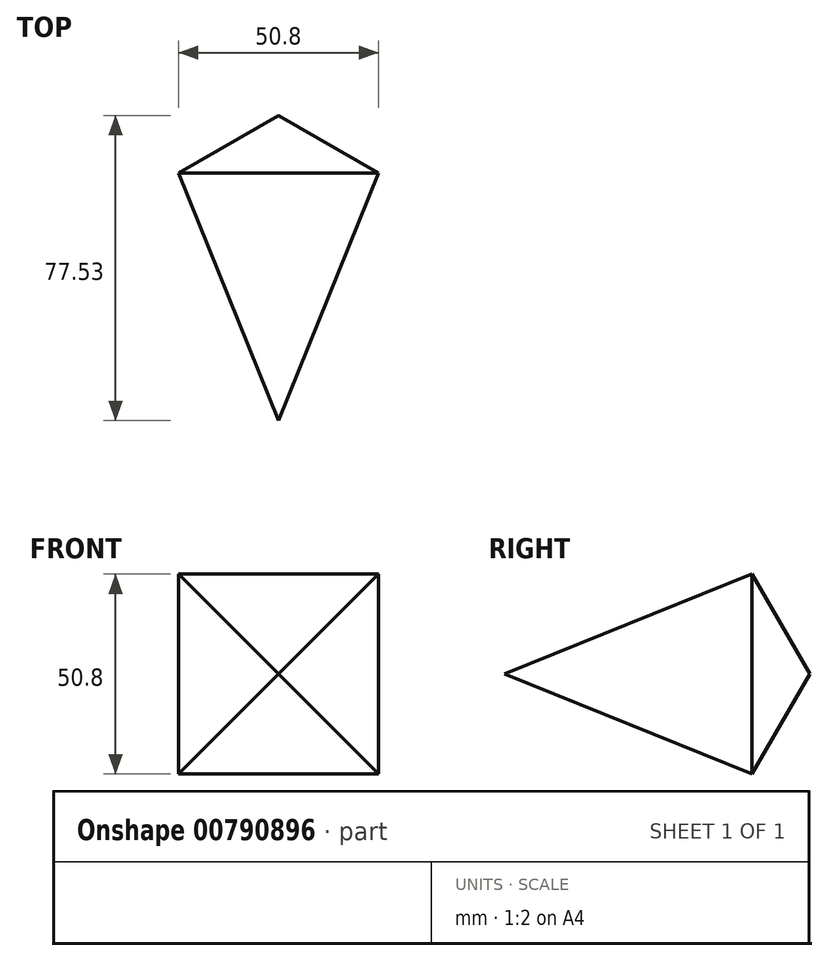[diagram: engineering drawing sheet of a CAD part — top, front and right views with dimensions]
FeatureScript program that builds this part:
annotation { "Feature Type Name" : "Feature", "Feature Type Description" : "" }
export const myFeature = defineFeature(function(context is Context, id is Id, definition is map)
    precondition{}
    {
        {
            var Q0;
            Q0=qCreatedBy(makeId("Front.planeOp"),FACE);
            var sketch = newSketch(context, id + "F0", { "sketchPlane" : qUnion([Q0])});
            skCircle(sketch, "E0.cCircle", {"center": v(0, 0) * mm, "radius": 25.4 * mm, "construction": true});
            skLineSegment(sketch, "E0.0", {"start": v(25.4, -25.4) * mm, "end": v(-25.4, -25.4) * mm});
            skLineSegment(sketch, "E0.1", {"start": v(-25.4, -25.4) * mm, "end": v(-25.4, 25.4) * mm});
            skLineSegment(sketch, "E0.2", {"start": v(-25.4, 25.4) * mm, "end": v(25.4, 25.4) * mm});
            skLineSegment(sketch, "E0.3", {"start": v(25.4, 25.4) * mm, "end": v(25.4, -25.4) * mm});
            skPoint(sketch, "E0.0.midPoint", {"position": v(0, -25.4) * mm});
            skSolve(sketch);
        }
        {
            var Q0;
            Q0=makeQuery(id+"F0.imprint","IMPRINT",FACE,{"disambiguationData":[TD([[makeQuery(id+"F0.imprint","IMPRINT",EDGE,{"derivedFrom":sQuery(id+"F0.wireOp",EDGE,"E0.0")}),-1.0]])]});
            extrude(context, id + "F1", {"entities" : qUnion([Q0]), "depth" : 203.2 * mm, "offsetDistance" : 25.4 * mm, "hasDraft" : true, "draftAngle" : 22 * degree, "draftPullDirection" : true});
        }
        {
            var Q0;
            Q0=makeQuery(id+"F1.opExtrude","CAP_FACE",FACE,{"disambiguationData":[OSD([sQuery(id+"F0.wireOp",EDGE,"E0.0"),sQuery(id+"F0.wireOp",EDGE,"E0.1"),sQuery(id+"F0.wireOp",EDGE,"E0.2"),sQuery(id+"F0.wireOp",EDGE,"E0.3")])],"isStart":true});
            extrude(context, id + "F2", {"entities" : qUnion([Q0]), "operationType" : NewBodyOperationType.ADD, "depth" : 203.2 * mm, "offsetDistance" : 25.4 * mm, "hasDraft" : true, "draftAngle" : 60 * degree, "draftPullDirection" : true});
        }
    });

■ ■ ■ ■

What is required -
Rewrite everything from the start of the listing down to the line containing "export const myFeature", replacing "Description" with "Summary" and keeping all else unchanged. Leave the pictures out of the answer.

Task output -
[diagram: engineering drawing sheet of a CAD part — top, front and right views with dimensions]
FeatureScript program that builds this part:
annotation { "Feature Type Name" : "Feature", "Feature Type Summary" : "" }
export const myFeature = defineFeature(function(context is Context, id is Id, definition is map)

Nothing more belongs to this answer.